The driver was a tow-headed lad of sixteen, so consumed with blushes that, out of pity, I refrained from questions, and sat silently enduring the heat behind the black curtains, while we traversed, it seemed to me, miles of dusty, white road, bordered by ugly, flat fields, or dwarf woods and undergrowth, before we stopped at a smart white farm-house. The farmer's wife, hearing our approach, stood on the little porch to welcome me. Mrs. Hopper gave a peculiar glance at my begrimed person and face, and I followed her up the narrow stairs with an odd, homesick sinking of the heart, seized by a momentary pang of that "nostalgia of the pavement," felt oftener by the poor than rich dwellers of the city, in exile. Perhaps I loved New York in an inverse ratio to what I had suffered in it. All the miseries of hope deferred, unremitting labor, and unnumbered petty cares attendant upon a straightened income, were forgotten, and I yearned for its ugly, midsummer glare, even its unsavory odors, and my stifling little chamber "au troisième" as I surveyed the tiny bare room, with its blue and gray "cottage set," its white-washed walls, hung with a solitary engraving of Lincoln and his Cabinet. It was not a beautiful spot, truly, yet I thought dubiously, as I drank in the silence, it might be a very good place in which to bring to an end the sufferings of my heroine, who had agonized through several hundred pages of manuscript.

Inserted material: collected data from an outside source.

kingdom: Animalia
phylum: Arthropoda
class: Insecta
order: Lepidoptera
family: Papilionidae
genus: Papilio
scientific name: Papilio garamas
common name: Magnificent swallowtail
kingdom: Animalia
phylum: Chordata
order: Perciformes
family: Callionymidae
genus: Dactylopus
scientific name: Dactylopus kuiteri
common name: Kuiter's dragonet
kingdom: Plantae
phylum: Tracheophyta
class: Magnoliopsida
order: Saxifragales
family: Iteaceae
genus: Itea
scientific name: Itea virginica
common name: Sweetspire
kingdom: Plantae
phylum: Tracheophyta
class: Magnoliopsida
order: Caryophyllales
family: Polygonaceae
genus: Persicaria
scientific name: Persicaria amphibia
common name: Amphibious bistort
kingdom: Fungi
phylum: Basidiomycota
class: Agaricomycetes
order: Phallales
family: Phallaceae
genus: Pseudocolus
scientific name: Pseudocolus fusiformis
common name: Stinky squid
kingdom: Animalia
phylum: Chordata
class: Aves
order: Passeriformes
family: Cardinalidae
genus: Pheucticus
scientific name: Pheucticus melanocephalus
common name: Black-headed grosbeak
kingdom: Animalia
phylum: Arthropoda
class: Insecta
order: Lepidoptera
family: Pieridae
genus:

"I expect you're tired," said Mrs. Hopper, sitting down carefully on the edge of the feather-bed to which I was condemned. "It's a pretty quiet place here—ain't much of a village, but then you said you wanted a quiet place to write in. I guess you'll be s'prised—there's another orther here. Maybe you know him, his name's Longworth, John Longworth? Don't! Why, he lives to New York! No, he ain't right here in the house, he's across the street to the Bangses', but you'll see him," she said, encouragingly. "It'll be awful pleasant for you two orthers to get acquainted. The Bangses don't keep cows, an' every night at milkin' time, over he comes to get a glass o' warm milk; guess he likes to talk to our men-folks. Old Bangs ain't much comp'ny for anybody, let alone a writer. He's got a man with him to wait on him; a kind o' nurse, I b'lieve. He was near dead before he came here, though he looks pretty smart now—had a fever. Some of the folks here hev got it around he was out of his head, a man so, a-settin' around out o' doors, writin' from mornin' till night. Lord, how mad it made the Bangses!" Mrs. Hopper indulged in an abrupt retrospective laugh of enjoyment. "They was so set up, havin' a writer there, an' Mary Bangs was pretty well taken down when I told her we was a-goin' to have one here. She acted as if she didn't b'lieve there was more'n one orther to New York, an' that was Mr. Longworth," continued Mrs. Hopper, regarding me with a proprietor's pride, as I removed my hat and hung it on a nail driven in the wall. I smiled as I reflected that I, too, should doubtless be looked on with suspicion as a fit subject for a straight-jacket, if I, an able-bodied young woman, should sit "out o' doors" with my writing, while my presumable betters were working.
"Well, I guess I'll go down now," said Mrs. Hopper, after a brief pause, in which she examined my gown. "I expect you want y'r dinner. We live a good piece from the store, Miss Marriott an' any time if you should get out of ink, don't make any bones of asking for it. We've got some right here in the house, an' you're as welcome to it as if you was my own daughter."
I was glad to find, at dinner, that the family consisted of Mr. and Mrs. Hopper only, with the exception of a couple of farm-hands, whose lumbering tread down the back-stairs wakened me each morning about four. I found Mr. Hopper a tall, bent old man, with meek, faded blue eyes, and a snowy frill of beard. He had an especially sweet and pathetic voice, with a little quaver in it, like a bashful girl's.